Following a single incision and drainage procedure, 40-60% will go on to develop a PNS requiring further surgery. Pits or sinuses can be excised as part of an incision and drainage procedure, but these can be obscured by oedema and are often overlooked at the initial assessment[7]. The recurrence rate can be reduced to about 15% if a second procedure to excise pits and sinuses is performed after five to seven days[5].

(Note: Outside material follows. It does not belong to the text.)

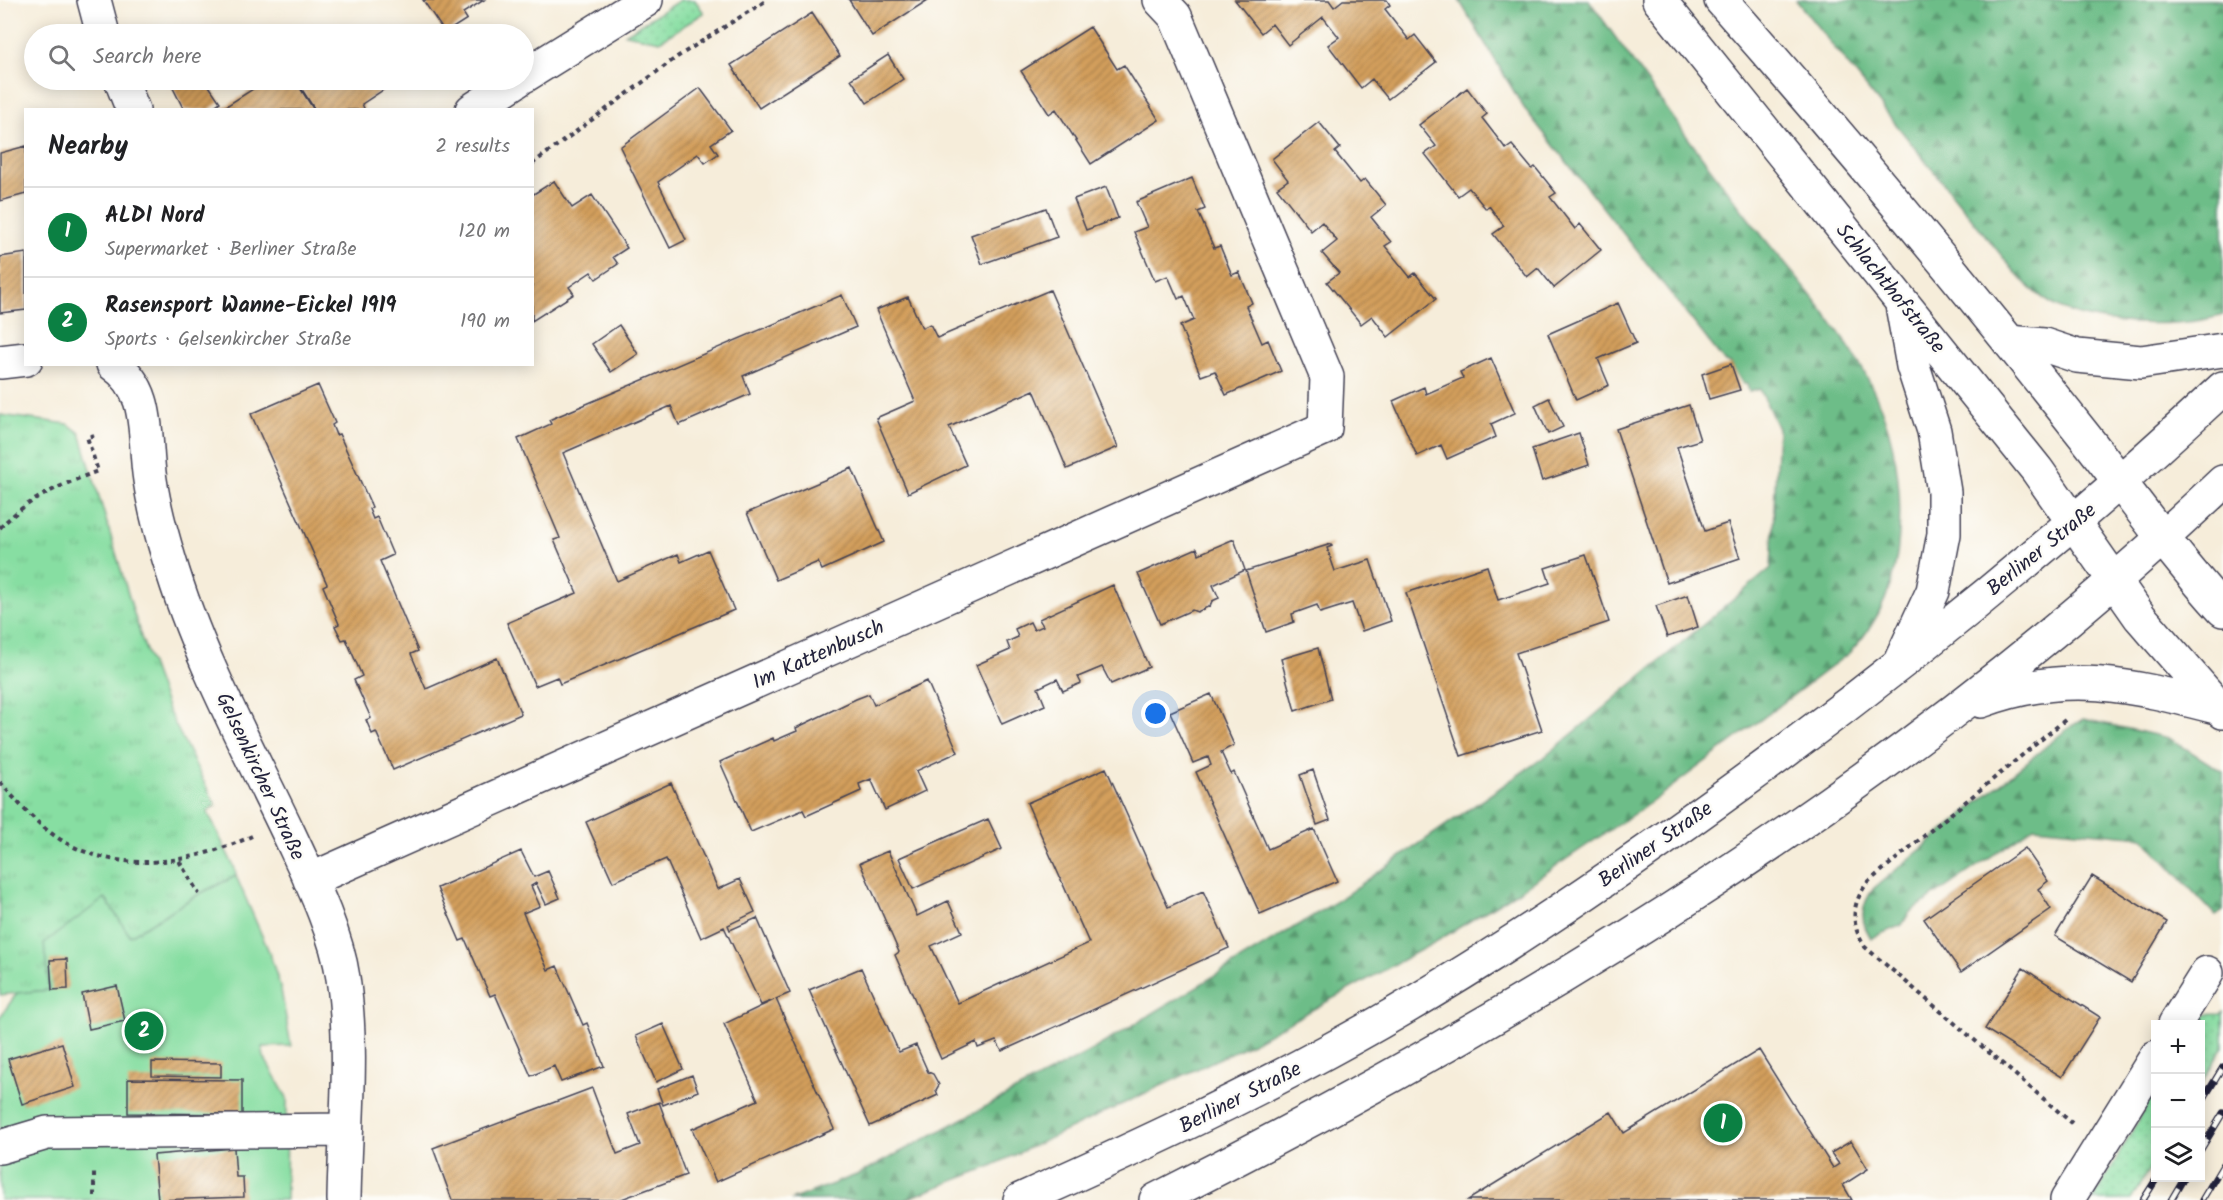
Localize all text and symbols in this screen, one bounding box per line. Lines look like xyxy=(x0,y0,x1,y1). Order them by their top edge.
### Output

Healing by secondary intention has the advantage of allowing free drainage of infected material and debris. However, the patient will require regular wound care and the discomfort of packing until the wound has closed. In a retrospective study mean number of days off work following incision and drainage was 20[15].
Wide excision and healing by secondary intention: Wide excision of an elliptical wedge of skin and subcutaneous tissue down to the pre-sacral fascia is designed to remove all the inflamed tissue and debris allowing the wound to granulate from its base. The excised dimensions should be of sufficient width at both the mouth and base of the wound to allow packing with ease. The base itself should be relatively flat and of almost comparable size to the mouth of the wound
A narrow V-shaped wound without a flat base is more difficult to pack and has a tendency to bridging and subsequent infection. The procedure necessitates general anaesthesia and hospital stay for a few days postoperatively. The principal advantage is a low recurrence rate but the downside is a lengthy healing time (8-10 weeks)[16] and high direct and indirect costs associated with inpatient care, follow-up wound care and days lost from work.
Despite this there is a role for wide excision in those with extensive chronic disease and following failed primary closure surgical technique. Figures 1a-e show different stages in the healing of chronic disease in a young male treated by wide excision.